KUALA LUMPUR, Dec 25 — Bumiputera Petrol Dealers Association of Malaysia president Datuk Abu Samah Bachik today said that the petrol and diesel supply tanks at fuel stations are expected to dry up by January 1.
Berita Harian (BH) quoting Abu Samah said that this was due to the refusal of fuel station operators to add up on their reserve supply by the end of the month.
“Certainly we do not want to restock on fuel prices which would be at a higher rate at the end of the month, only to sell it for less from January 1 onward,” he told BH.
Abu Samah said if the government had used the monthly flotation price system instead, it would have been possible for stations to continue operating at a profit and keep up with their operation costs.
“The government’s decision to use the weekly floating system again which comes into effect on January 1 is likely to cause problems for operators.
“I admit the refusal to restock on the fuel reserves might be seen as a protest, but it is a necessary step to ensure we do not experience constant loss,” he said.
Abu Samah told BH that the government should have invited petrol station operators to discuss the matter, before making decision.
“It is true the government’s responsibility is to safeguard the consumers’ welfare, but we as petrol station operators need to bear running costs by generating profit.
“How do they expect us to continue operations and fulfill demand if the government’s decision is unjust when it comes to the mechanism setting the price of petrol on the market,” he said.

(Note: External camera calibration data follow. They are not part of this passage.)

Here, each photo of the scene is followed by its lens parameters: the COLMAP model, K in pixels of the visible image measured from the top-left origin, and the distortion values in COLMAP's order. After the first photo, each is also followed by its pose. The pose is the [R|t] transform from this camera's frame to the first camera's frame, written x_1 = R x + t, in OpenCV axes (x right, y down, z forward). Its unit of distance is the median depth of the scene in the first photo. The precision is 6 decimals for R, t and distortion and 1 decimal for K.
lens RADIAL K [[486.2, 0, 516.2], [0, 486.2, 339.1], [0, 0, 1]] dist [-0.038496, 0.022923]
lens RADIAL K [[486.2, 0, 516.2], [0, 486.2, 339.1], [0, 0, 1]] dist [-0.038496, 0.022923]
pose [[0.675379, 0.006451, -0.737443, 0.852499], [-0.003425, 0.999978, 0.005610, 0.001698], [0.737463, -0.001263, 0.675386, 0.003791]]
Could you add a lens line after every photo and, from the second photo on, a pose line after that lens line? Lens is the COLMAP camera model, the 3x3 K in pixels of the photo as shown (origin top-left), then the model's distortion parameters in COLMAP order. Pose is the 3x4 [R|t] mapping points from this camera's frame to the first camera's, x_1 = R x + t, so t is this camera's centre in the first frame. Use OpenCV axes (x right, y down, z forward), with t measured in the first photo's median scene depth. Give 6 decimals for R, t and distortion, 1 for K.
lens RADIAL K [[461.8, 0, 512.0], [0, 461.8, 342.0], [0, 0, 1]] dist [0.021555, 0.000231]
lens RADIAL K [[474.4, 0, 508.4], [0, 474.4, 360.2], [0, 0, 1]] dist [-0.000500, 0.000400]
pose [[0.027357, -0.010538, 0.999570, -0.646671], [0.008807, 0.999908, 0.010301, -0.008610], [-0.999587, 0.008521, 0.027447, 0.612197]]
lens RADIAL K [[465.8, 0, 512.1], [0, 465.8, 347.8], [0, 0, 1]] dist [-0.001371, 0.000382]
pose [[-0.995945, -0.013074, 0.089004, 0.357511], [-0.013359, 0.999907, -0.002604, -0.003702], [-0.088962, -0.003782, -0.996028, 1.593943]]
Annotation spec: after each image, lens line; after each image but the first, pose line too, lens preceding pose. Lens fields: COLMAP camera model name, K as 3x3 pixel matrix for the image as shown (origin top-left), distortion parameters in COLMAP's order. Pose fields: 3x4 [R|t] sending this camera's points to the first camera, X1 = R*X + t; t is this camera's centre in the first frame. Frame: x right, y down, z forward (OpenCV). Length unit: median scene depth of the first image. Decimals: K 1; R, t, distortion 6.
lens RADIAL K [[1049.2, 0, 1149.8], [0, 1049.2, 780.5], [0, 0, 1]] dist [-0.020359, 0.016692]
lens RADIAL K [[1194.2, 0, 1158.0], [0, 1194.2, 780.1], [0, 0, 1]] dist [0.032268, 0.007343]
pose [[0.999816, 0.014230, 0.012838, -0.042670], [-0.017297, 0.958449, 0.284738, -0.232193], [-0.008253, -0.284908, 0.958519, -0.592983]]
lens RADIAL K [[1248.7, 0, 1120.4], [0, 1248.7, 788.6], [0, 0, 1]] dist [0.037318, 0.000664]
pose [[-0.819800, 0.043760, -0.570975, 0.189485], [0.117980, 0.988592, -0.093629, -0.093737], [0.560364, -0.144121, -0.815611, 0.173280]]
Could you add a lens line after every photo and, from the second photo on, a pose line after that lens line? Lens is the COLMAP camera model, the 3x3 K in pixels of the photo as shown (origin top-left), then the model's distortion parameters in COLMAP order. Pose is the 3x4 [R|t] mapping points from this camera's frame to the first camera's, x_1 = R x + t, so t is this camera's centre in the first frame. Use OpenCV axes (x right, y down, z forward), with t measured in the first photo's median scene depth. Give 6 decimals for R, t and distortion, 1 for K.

Abu Samah suggested best way to resolve this is to use the monthly fuel price mechanism instead, which in turn makes it easier for operators to manage the buying of reserve supply and selling rate to consumers.
Finance Minister Lim Guan Eng said in a statement yesterday that the government will co-ordinate the retail price of petroleum, including RON95, to a lower cost by January 1.
He said this is to ensure the weekly mechanism will benefit consumers.